Other structural characteristics can include underdeveloped cheekbones, referred to as malar hypoplasia, which contributes to a flatter look in the midface area. The lower jaw, or mandible, may also be smaller than average and set back, a feature called micrognathia or retrognathia. These features do not appear differently between males and females.
Significant Ocular and Dental Signs
Marfan syndrome presents specific clinical signs within the eyes and mouth that are important for its identification. A primary hallmark of the condition is the dislocation of the eye’s lens, known as ectopia lentis. This occurs in more than half of people with the syndrome because the connective tissues holding the lens in place are too weak, leading to vision problems like severe nearsightedness and astigmatism.
Another common finding is a high, arched palate, which is the roof of the mouth. The altered structure of the connective tissue affects the palate’s development, making it unusually high and narrow. This shape directly impacts the available space for teeth, often leading to significant dental crowding.
The ocular system can also be affected by an increased risk for other conditions like glaucoma, where pressure inside the eye increases, and the early development of cataracts. Another serious concern is retinal detachment, where the light-sensitive tissue at the back of the eye pulls away from its blood supply.
The Genetic Cause of Marfan Syndrome’s Physical Traits
The underlying reason for the physical characteristics seen in Marfan syndrome is a mutation in the FBN1 gene. This gene holds the instructions for producing a protein named fibrillin-1. Fibrillin-1 is a fundamental component of microfibrils, which are structures that form the foundation of connective tissue.
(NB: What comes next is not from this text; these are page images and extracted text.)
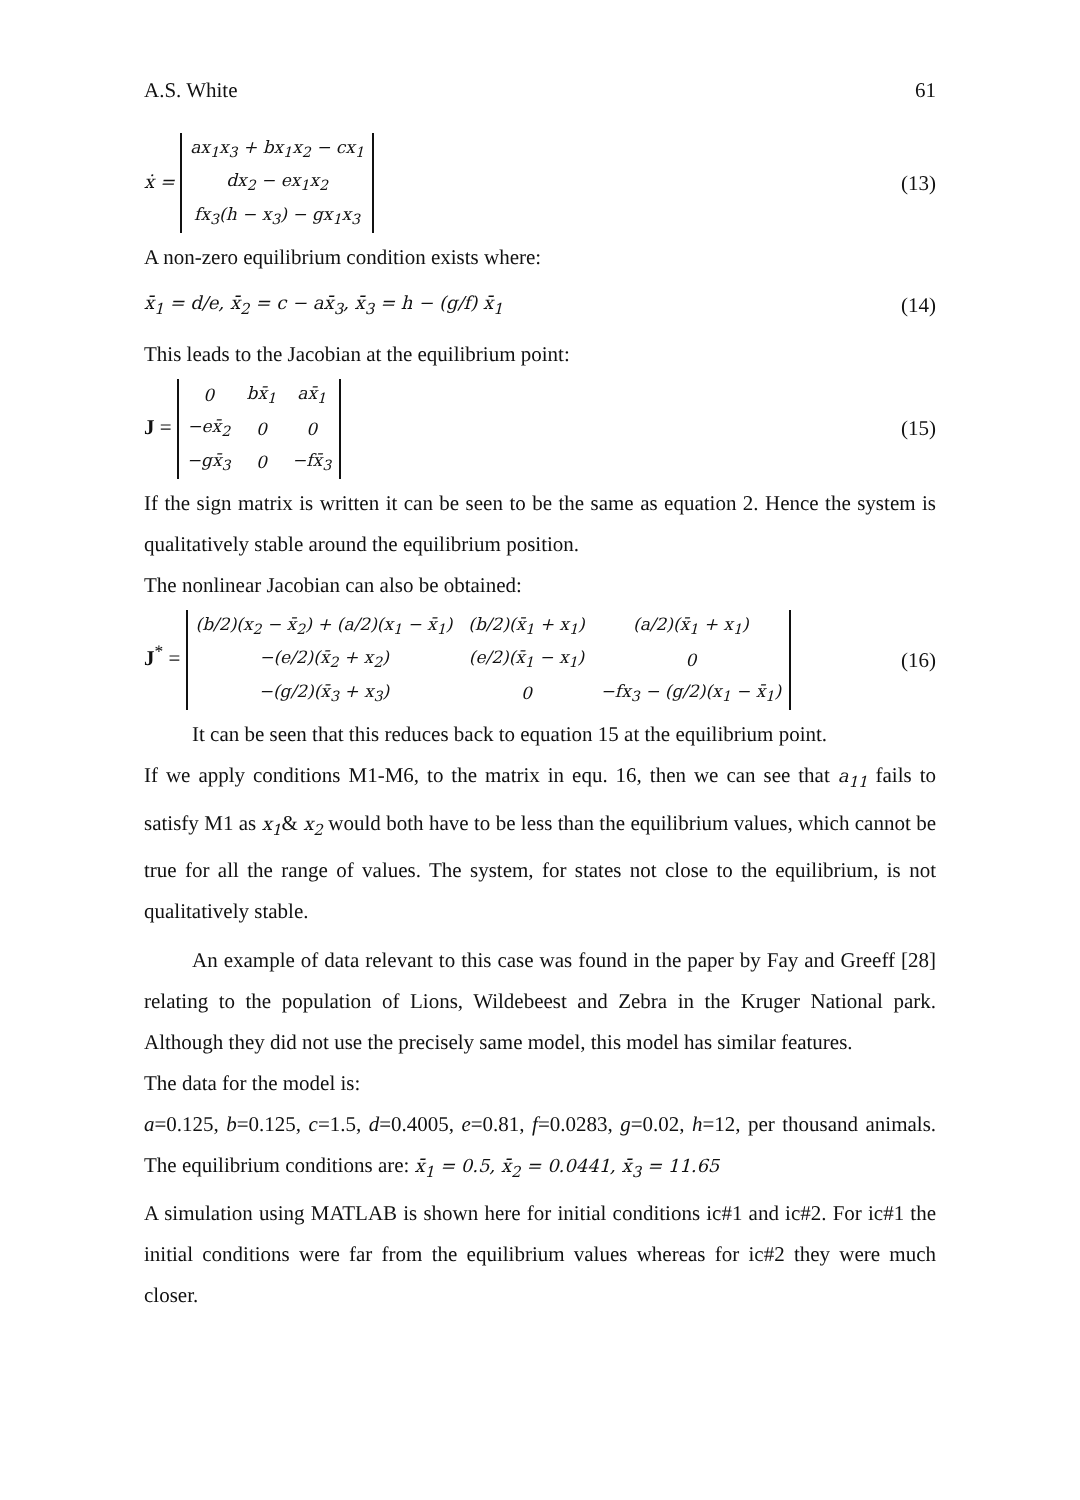A.S. White 61
ẋ =
| ax<sub>1</sub>x<sub>3</sub> + bx<sub>1</sub>x<sub>2</sub> − cx<sub>1</sub> |
| dx<sub>2</sub> − ex<sub>1</sub>x<sub>2</sub> |
| fx<sub>3</sub>(h − x<sub>3</sub>) − gx<sub>1</sub>x<sub>3</sub> |
(13)
A non-zero equilibrium condition exists where:
x̄<sub>1</sub> = d/e, x̄<sub>2</sub> = c − ax̄<sub>3</sub>, x̄<sub>3</sub> = h − (g/f) x̄<sub>1</sub> (14)
This leads to the Jacobian at the equilibrium point:
J =
| 0 | bx̄<sub>1</sub> | ax̄<sub>1</sub> |
| −ex̄<sub>2</sub> | 0 | 0 |
| −gx̄<sub>3</sub> | 0 | −fx̄<sub>3</sub> |
(15)
If the sign matrix is written it can be seen to be the same as equation 2. Hence the system is qualitatively stable around the equilibrium position.
The nonlinear Jacobian can also be obtained:
J<sup>*</sup> =
| (b/2)(x<sub>2</sub> − x̄<sub>2</sub>) + (a/2)(x<sub>1</sub> − x̄<sub>1</sub>) | (b/2)(x̄<sub>1</sub> + x<sub>1</sub>) | (a/2)(x̄<sub>1</sub> + x<sub>1</sub>) |
| −(e/2)(x̄<sub>2</sub> + x<sub>2</sub>) | (e/2)(x̄<sub>1</sub> − x<sub>1</sub>) | 0 |
| −(g/2)(x̄<sub>3</sub> + x<sub>3</sub>) | 0 | −fx<sub>3</sub> − (g/2)(x<sub>1</sub> − x̄<sub>1</sub>) |
(16)
It can be seen that this reduces back to equation 15 at the equilibrium point.
If we apply conditions M1-M6, to the matrix in equ. 16, then we can see that a<sub>11</sub> fails to satisfy M1 as x<sub>1</sub>& x<sub>2</sub> would both have to be less than the equilibrium values, which cannot be true for all the range of values. The system, for states not close to the equilibrium, is not qualitatively stable.
An example of data relevant to this case was found in the paper by Fay and Greeff [28] relating to the population of Lions, Wildebeest and Zebra in the Kruger National park. Although they did not use the precisely same model, this model has similar features.
The data for the model is:
a=0.125, b=0.125, c=1.5, d=0.4005, e=0.81, f=0.0283, g=0.02, h=12, per thousand animals. The equilibrium conditions are: x̄<sub>1</sub> = 0.5, x̄<sub>2</sub> = 0.0441, x̄<sub>3</sub> = 11.65
A simulation using MATLAB is shown here for initial conditions ic#1 and ic#2. For ic#1 the initial conditions were far from the equilibrium values whereas for ic#2 they were much closer.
These fibrillin microfibrils provide strength and elasticity to tissues. When a mutation occurs in the FBN1 gene, the body either produces less fibrillin-1 or the protein that is produced is abnormal and cannot function correctly. This leads to weakened connective tissue that cannot properly support various body structures.
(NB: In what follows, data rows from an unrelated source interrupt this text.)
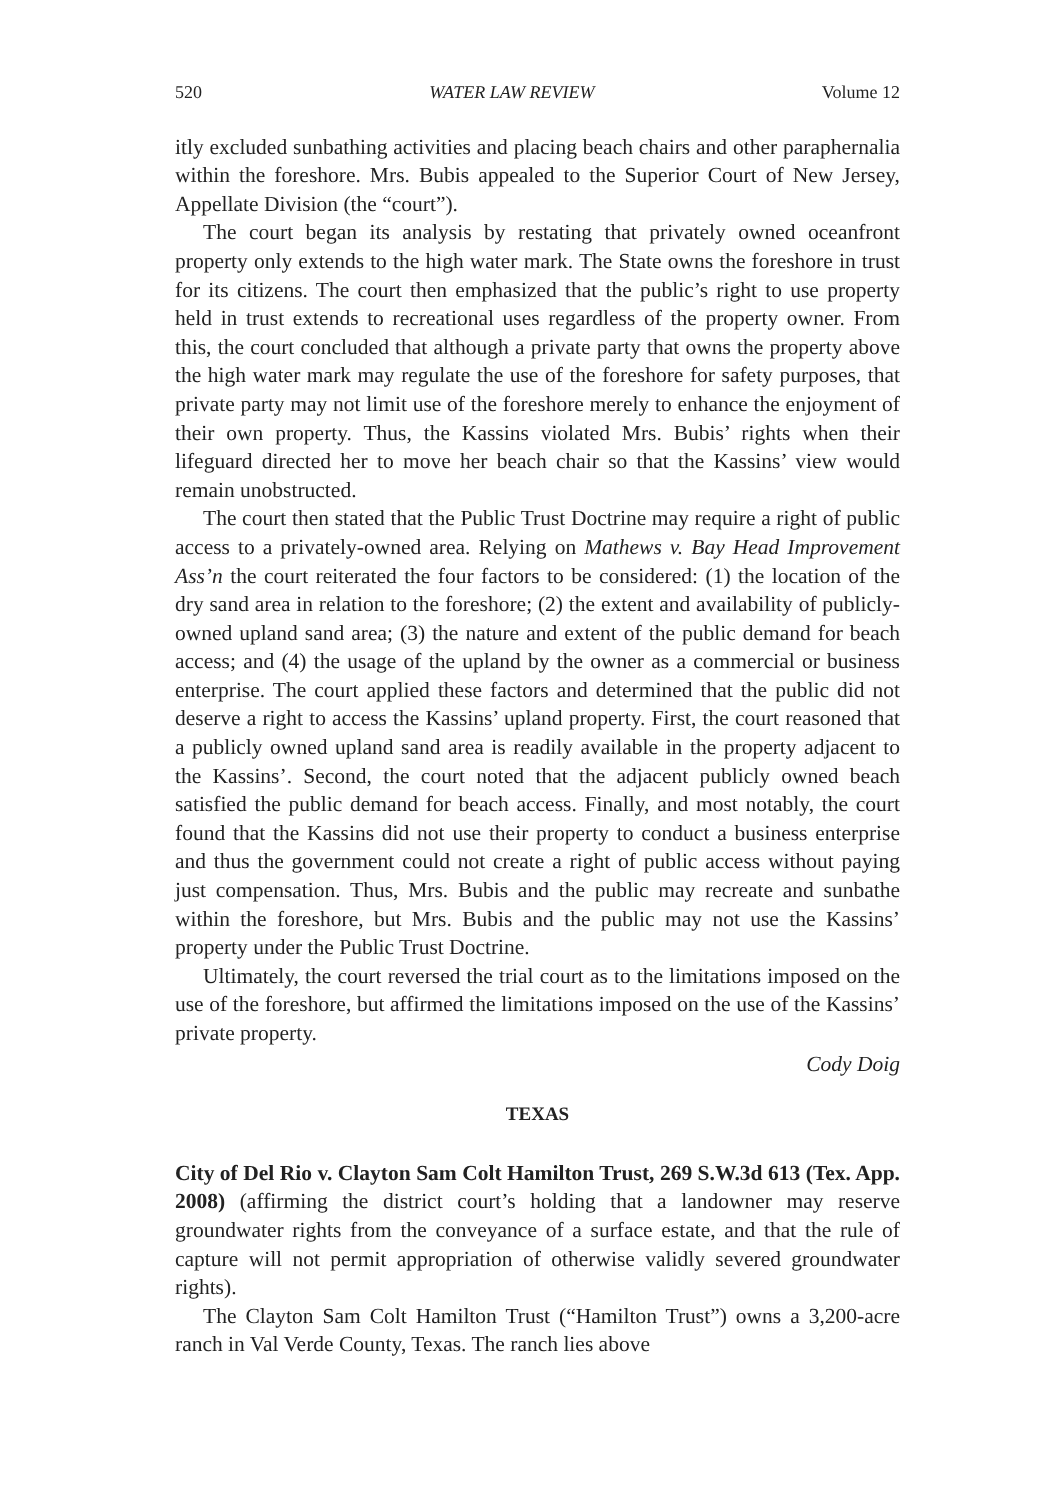520 WATER LAW REVIEW Volume 12
itly excluded sunbathing activities and placing beach chairs and other paraphernalia within the foreshore. Mrs. Bubis appealed to the Superior Court of New Jersey, Appellate Division (the “court”).
The court began its analysis by restating that privately owned oceanfront property only extends to the high water mark. The State owns the foreshore in trust for its citizens. The court then emphasized that the public’s right to use property held in trust extends to recreational uses regardless of the property owner. From this, the court concluded that although a private party that owns the property above the high water mark may regulate the use of the foreshore for safety purposes, that private party may not limit use of the foreshore merely to enhance the enjoyment of their own property. Thus, the Kassins violated Mrs. Bubis’ rights when their lifeguard directed her to move her beach chair so that the Kassins’ view would remain unobstructed.
The court then stated that the Public Trust Doctrine may require a right of public access to a privately-owned area. Relying on Mathews v. Bay Head Improvement Ass’n the court reiterated the four factors to be considered: (1) the location of the dry sand area in relation to the foreshore; (2) the extent and availability of publicly-owned upland sand area; (3) the nature and extent of the public demand for beach access; and (4) the usage of the upland by the owner as a commercial or business enterprise. The court applied these factors and determined that the public did not deserve a right to access the Kassins’ upland property. First, the court reasoned that a publicly owned upland sand area is readily available in the property adjacent to the Kassins’. Second, the court noted that the adjacent publicly owned beach satisfied the public demand for beach access. Finally, and most notably, the court found that the Kassins did not use their property to conduct a business enterprise and thus the government could not create a right of public access without paying just compensation. Thus, Mrs. Bubis and the public may recreate and sunbathe within the foreshore, but Mrs. Bubis and the public may not use the Kassins’ property under the Public Trust Doctrine.
Ultimately, the court reversed the trial court as to the limitations imposed on the use of the foreshore, but affirmed the limitations imposed on the use of the Kassins’ private property.
Cody Doig
TEXAS
City of Del Rio v. Clayton Sam Colt Hamilton Trust, 269 S.W.3d 613 (Tex. App. 2008) (affirming the district court’s holding that a landowner may reserve groundwater rights from the conveyance of a surface estate, and that the rule of capture will not permit appropriation of otherwise validly severed groundwater rights).
The Clayton Sam Colt Hamilton Trust (“Hamilton Trust”) owns a 3,200-acre ranch in Val Verde County, Texas. The ranch lies above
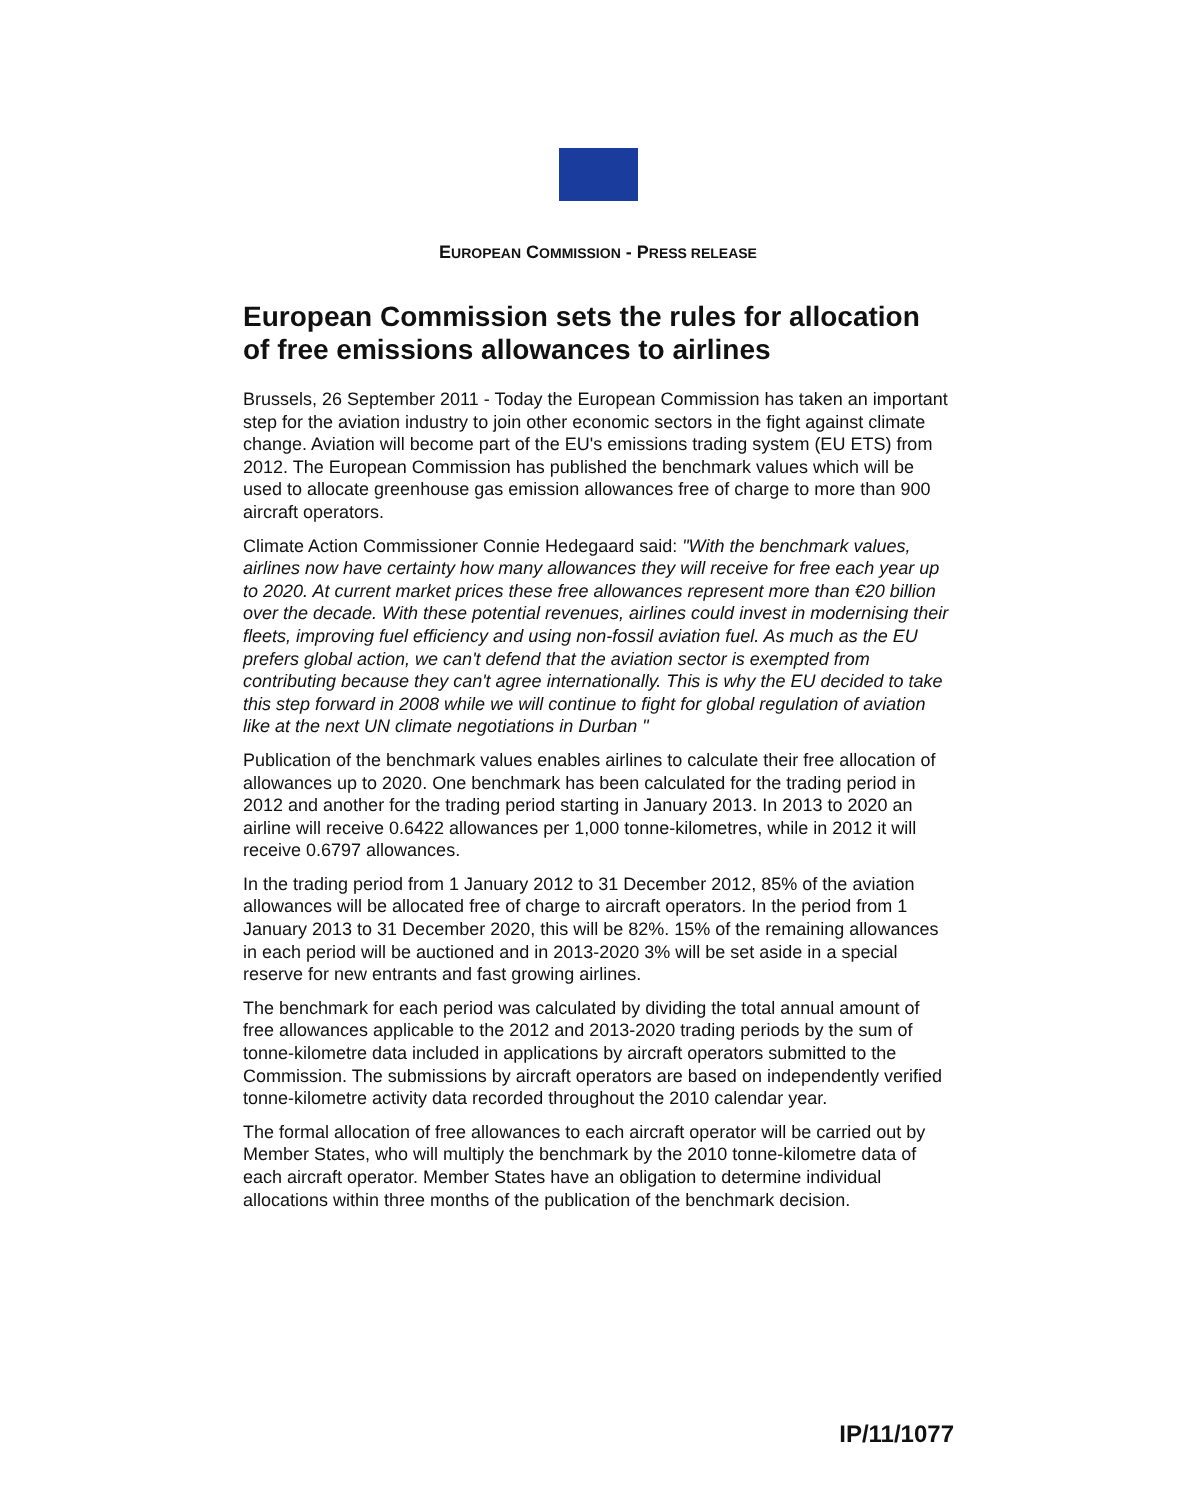EUROPEAN COMMISSION - PRESS RELEASE
European Commission sets the rules for allocation of free emissions allowances to airlines
Brussels, 26 September 2011 - Today the European Commission has taken an important step for the aviation industry to join other economic sectors in the fight against climate change. Aviation will become part of the EU's emissions trading system (EU ETS) from 2012. The European Commission has published the benchmark values which will be used to allocate greenhouse gas emission allowances free of charge to more than 900 aircraft operators.
Climate Action Commissioner Connie Hedegaard said: "With the benchmark values, airlines now have certainty how many allowances they will receive for free each year up to 2020. At current market prices these free allowances represent more than €20 billion over the decade. With these potential revenues, airlines could invest in modernising their fleets, improving fuel efficiency and using non-fossil aviation fuel. As much as the EU prefers global action, we can't defend that the aviation sector is exempted from contributing because they can't agree internationally. This is why the EU decided to take this step forward in 2008 while we will continue to fight for global regulation of aviation like at the next UN climate negotiations in Durban "
Publication of the benchmark values enables airlines to calculate their free allocation of allowances up to 2020. One benchmark has been calculated for the trading period in 2012 and another for the trading period starting in January 2013. In 2013 to 2020 an airline will receive 0.6422 allowances per 1,000 tonne-kilometres, while in 2012 it will receive 0.6797 allowances.
In the trading period from 1 January 2012 to 31 December 2012, 85% of the aviation allowances will be allocated free of charge to aircraft operators. In the period from 1 January 2013 to 31 December 2020, this will be 82%. 15% of the remaining allowances in each period will be auctioned and in 2013-2020 3% will be set aside in a special reserve for new entrants and fast growing airlines.
The benchmark for each period was calculated by dividing the total annual amount of free allowances applicable to the 2012 and 2013-2020 trading periods by the sum of tonne-kilometre data included in applications by aircraft operators submitted to the Commission. The submissions by aircraft operators are based on independently verified tonne-kilometre activity data recorded throughout the 2010 calendar year.
The formal allocation of free allowances to each aircraft operator will be carried out by Member States, who will multiply the benchmark by the 2010 tonne-kilometre data of each aircraft operator. Member States have an obligation to determine individual allocations within three months of the publication of the benchmark decision.
IP/11/1077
The deficiency in functional fibrillin-1 directly causes the traits associated with the syndrome. For instance, the lack of tissue integrity allows for the overgrowth of long bones, resulting in tall stature and long limbs. It also affects the development of the facial bones, leading to the elongated face, and contributes to the instability of the eye’s lens.
The Process of Diagnosis
Confirming a diagnosis of Marfan syndrome involves a thorough evaluation by a medical team. The process begins with a physical examination to look for the characteristic signs of the disorder. A doctor will also take a comprehensive medical and family history, as the condition is often inherited.
To formalize the diagnosis, clinicians use a specific set of guidelines known as the Ghent nosology. These criteria, which were updated in 2010, place significant weight on two cardinal features: aortic root aneurysm and dislocation of the lens (ectopia lentis).
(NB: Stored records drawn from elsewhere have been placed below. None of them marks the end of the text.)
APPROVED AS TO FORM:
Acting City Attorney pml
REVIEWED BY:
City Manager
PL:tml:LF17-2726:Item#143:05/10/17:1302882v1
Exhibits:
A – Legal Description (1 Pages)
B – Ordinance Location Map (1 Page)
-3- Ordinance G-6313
A team of specialists is often involved in the diagnostic process because the syndrome affects multiple body systems. This team may include a cardiologist to assess the heart and aorta with an echocardiogram, an ophthalmologist for a detailed eye exam, and an orthopedist to evaluate the skeletal system. A geneticist may also be consulted, and a genetic test for mutations in the FBN1 gene can help confirm the diagnosis.